Aktien von ThyssenKrupp (ISIN DE0007500001/ WKN 750000) fallen um 0,4 Prozent zurück. Der brasilianische Eisenerzproduzent und Rohstoffkonzern Vale S.A. (ISIN BRVALEACNPA3/ WKN 897998) will einem Medienbericht zufolge die hoch defizitäre brasilianische Stahlschmelze von ThyssenKrupp in Brasilien übernehmen. Anteile von Bayer (ISIN DE000BAY0017/ WKN BAY001) weisen derweil ein Minus von 0,8 Prozent auf, obwohl der Pharmakonzern heute positive Studiendaten mit den beiden Krebsmitteln Regorafenib und Alpharadin bekannt gab. Am unteren Ende finden sich Aktien von Infineon (ISIN DE0006231004/ WKN 623100) mit einem Abschlag von 2,8 Prozent wieder. Der Technologiekonzern hat am heutigen Montag die zweite Generation seiner embedded Power (ePower)-Bausteine vorgestellt. Volkswagen (ISIN DE0007664039/ WKN 766403) verlieren derweil 2,9 Prozent. Dabei gab der Automobilkonzern am Samstag bekannt, dass er mit einer umfassenden strukturellen und personellen Neuaufstellung seiner Strategie 2018 zusätzliche Schubkraft gibt. Der Aufsichtsrat hat den geplanten Maßnahmen bereits zugestimmt. Linde fallen als Schlusslicht um 3,4 Prozent zurück.
Aktien der Aareal Bank klettern an der Spitze des MDAX um 2,0 Prozent nach oben. GSW Immobilien und Deutsche Wohnen legen auf den folgenden Plätzen um jeweils rund 0,3 Prozent zu. Anteile von STADA Arzneimittel (ISIN DE0007251803/ WKN 725180) verlieren indes 2,5 Prozent. Der Pharmakonzern meldete heute, dass seine Vertriebsgesellschaften STADApharm GmbH, ALIUD PHARMA GmbH und cell pharm Gesellschaft für pharmazeutische und diagnostische Präparate mbH bei der zweiten Ausschreibungsrunde der Barmer GEK für in Deutschland bundesweit geltende Rabattverträge für Arzneimittel sehr erfolgreich waren. Als Schlusslicht bewegen sich TUI mit 6,9 Prozent im Minus.

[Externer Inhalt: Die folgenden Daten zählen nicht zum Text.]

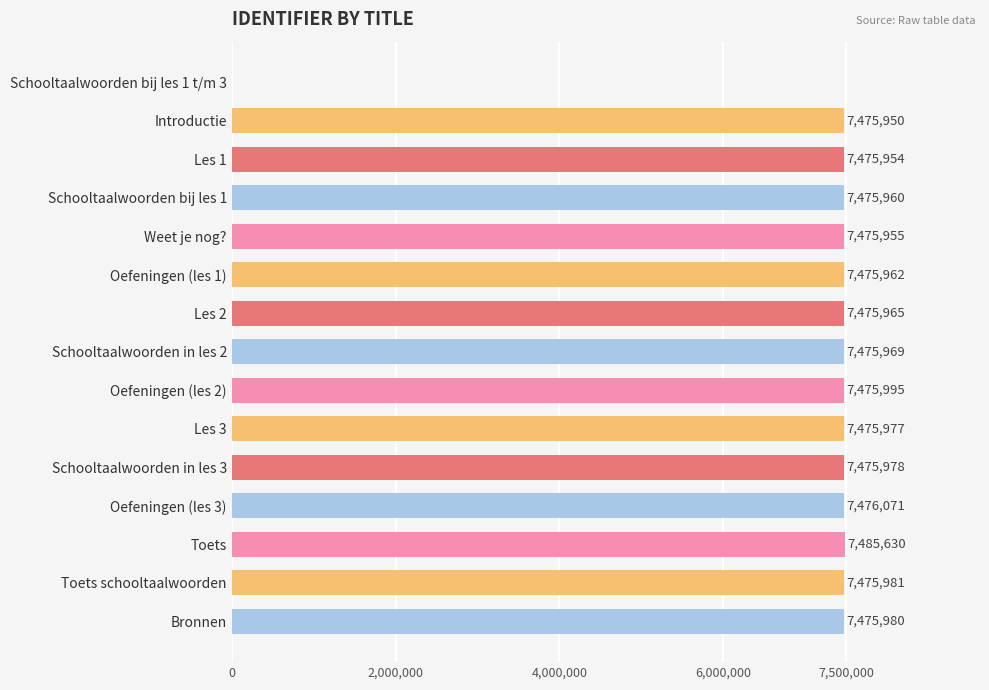

Reading top to bottom, extract all data points from this chart.

Schooltaalwoorden bij les 1 t/m 3=0	Introductie=7475950	Les 1=7475954	Schooltaalwoorden bij les 1=7475960	Weet je nog?=7475955	Oefeningen (les 1)=7475962	Les 2=7475965	Schooltaalwoorden in les 2=7475969	Oefeningen (les 2)=7475995	Les 3=7475977	Schooltaalwoorden in les 3=7475978	Oefeningen (les 3)=7476071	Toets=7485630	Toets schooltaalwoorden=7475981	Bronnen=7475980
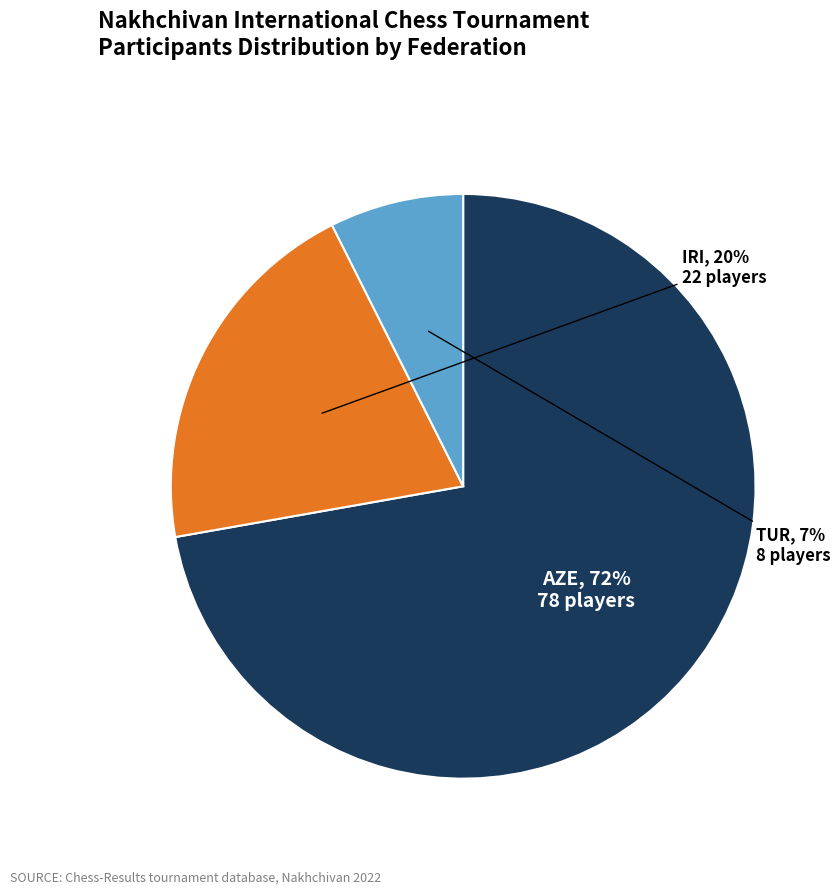

Is it true that AZE is 1% of the pie?

False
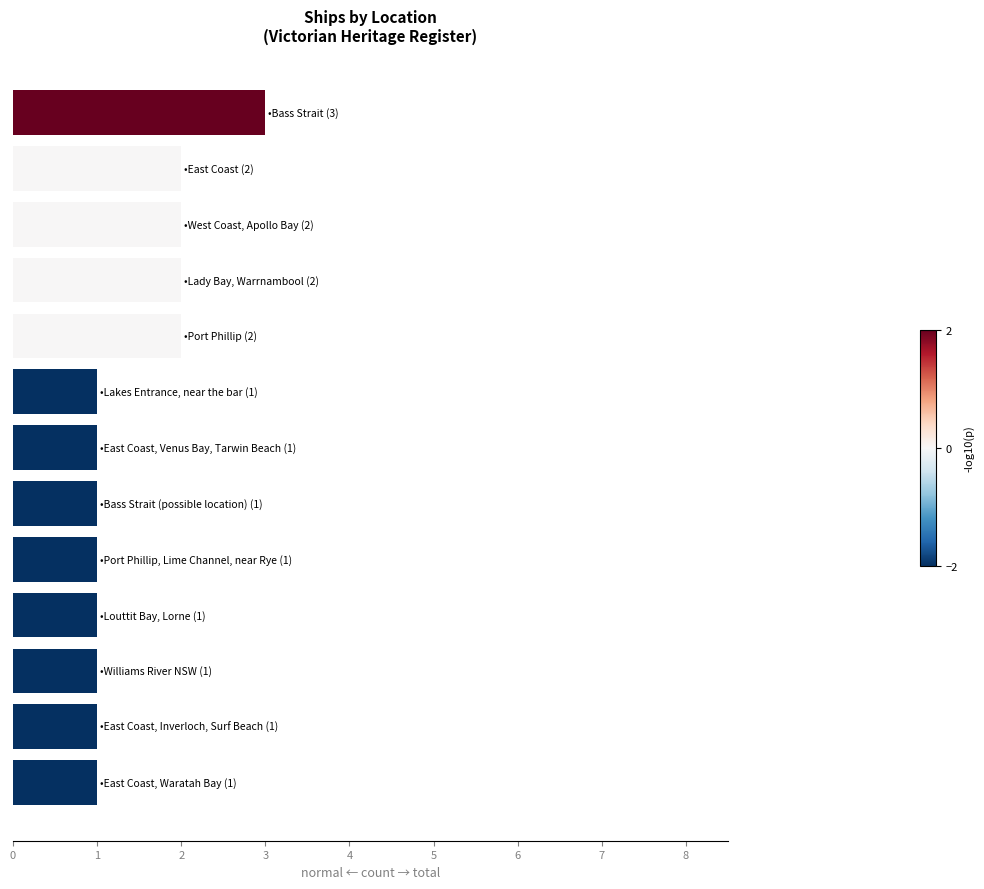

What is the greatest value displayed?

3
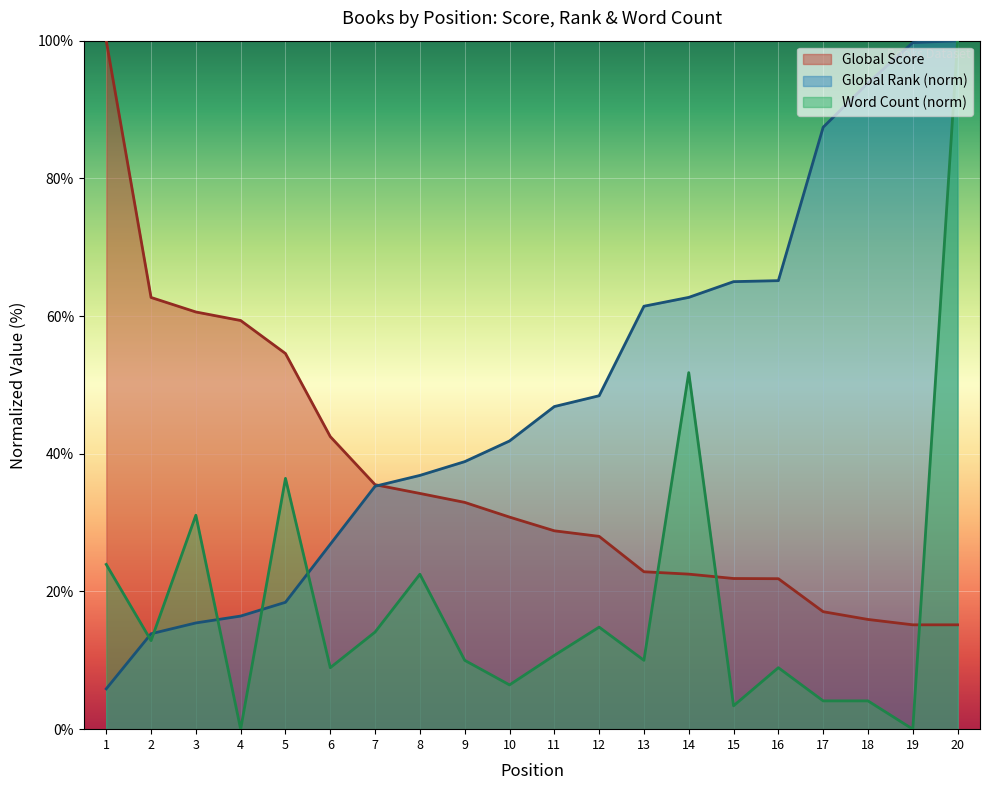

Where do Word Count and Global Score first cross each other?

13 and 14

Im TecDAX bewegt sich aktuell XING mit einem Aufschlag von 1,0 Prozent als einziger Wert im Plus. Auf dem zweiten und dritten Platz geben Software AG und SMA Solar jeweils rund 1 Prozent nach. Für Anteile von Nordex (ISIN DE000A0D6554/ WKN A0D655) geht es um 3,0 Prozent nach unten. Der Windturbinenhersteller gab heute bekannt, dass er sich den Auftrag für die Errichtung eines 47,5-MW-Windparks in der Türkei gesichert hat. Abschläge von über 4 Prozent müssen am unteren Ende Papiere von Carl Zeiss Meditec, SolarWorld und AIXTRON hinnehmen. Gigaset verlieren als schwächster Wert 6,8 Prozent.